* _WHAT YOU NEED TO DO_:
1 – Print the part of the ocean turbulence passage between "The densest waters" and "of deep water.", inclusive, word for word.
2 – Supply what comes next in the text on turbulence at the Mid-Atlantic Ridge, picking up after its last sentence.

* _PROVIDED PASSAGE_:
━━━━━━

Ocean turbulence at the Mid-Atlantic Ridge
The work described here is a collaboration with Dr. Andreas Thurnherr and Dr. Gilles Reverdin at the Lamont Doherty Earth Observatory of Columbia University, Dr. Valerie Ballu of LIttoral ENvironnement et Societes, Dr. Louis St. Laurent of Woods Hole Oceanographic Institution – Physical Oceanography Department, and Pascale Bouruet-Aubertot of LOCEAN and IPGP in France.
The densest waters of the ocean are formed by convection in several high-latitude seas. These waters circulate at depth below the oceanic thermocline, and communicate the thermodynamic conditions of the polar atmosphere with the entire global ocean. The buoyancy exchange between this water mass and the upper ocean occurs through turbulent mixing, though the turbulence levels throughout the ocean interior vary widely. New observations from the crest of the MAR in the subtropical North Atlantic (location shown at left) suggest that passages (sills and narrows) connecting innumerable small sub-basins in rift valleys, and ridge-flank canyons may provide the most energetic sites for turbulent mixing associated with rough topography. In previous studies, these sites have largely been overlooked as significant regions for the conversion of deep water.

━━━━━━

* _DATA EXCERPT_:
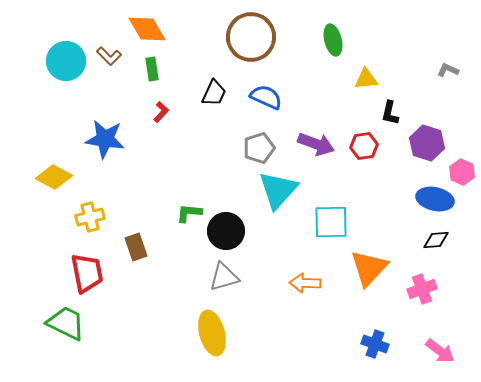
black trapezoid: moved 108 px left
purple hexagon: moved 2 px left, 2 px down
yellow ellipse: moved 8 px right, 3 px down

━━━━━━

* _RESULTS FOR EACH TASK_:
1 –
The densest waters of the ocean are formed by convection in several high-latitude seas. These waters circulate at depth below the oceanic thermocline, and communicate the thermodynamic conditions of the polar atmosphere with the entire global ocean. The buoyancy exchange between this water mass and the upper ocean occurs through turbulent mixing, though the turbulence levels throughout the ocean interior vary widely. New observations from the crest of the MAR in the subtropical North Atlantic (location shown at left) suggest that passages (sills and narrows) connecting innumerable small sub-basins in rift valleys, and ridge-flank canyons may provide the most energetic sites for turbulent mixing associated with rough topography. In previous studies, these sites have largely been overlooked as significant regions for the conversion of deep water.

2 –
Direct measurements of flow and turbulence levels in a deep passage connecting minor sub-basins of the Mid-Atlantic Ridge show mixing levels typical of the ocean’s most energetic hydraulically controlled overflows (e.g. in the Romanche Fracture Zone). Depth-averaged kinetic energy dissipation rates as large as 1×10-7 W/kg characterize the flow 100-200 m above the seabed downstream of the sill. Additional strong mixing was observed up to 500 m above the sill depth, where a strong shear layer separated the substantial flow sustained in the passage from the weaker circulation above. Unlike some previous observational studies of abyssal mixing, our study site is relatively shallow at 2000 m depth, and thus provides a direct mechanism for buoyancy exchange between deep water and the base of the thermocline.
The maps above show the topography of the Mid-Atlantic Ridge region (top panel), and the measurement locations at the “Lucky Strike” site (bottom panel). The color scheme is chosen to maximize contrast for the Mid-Atlantic Ridge axis. Measurement locations show LADCP stations (white circles), DMP stations (red circles), and a fixed bottom ADCP (yellow triangle). Bathymetry data are from altimetry constrained global topography (Smith and Sandwell, 1997).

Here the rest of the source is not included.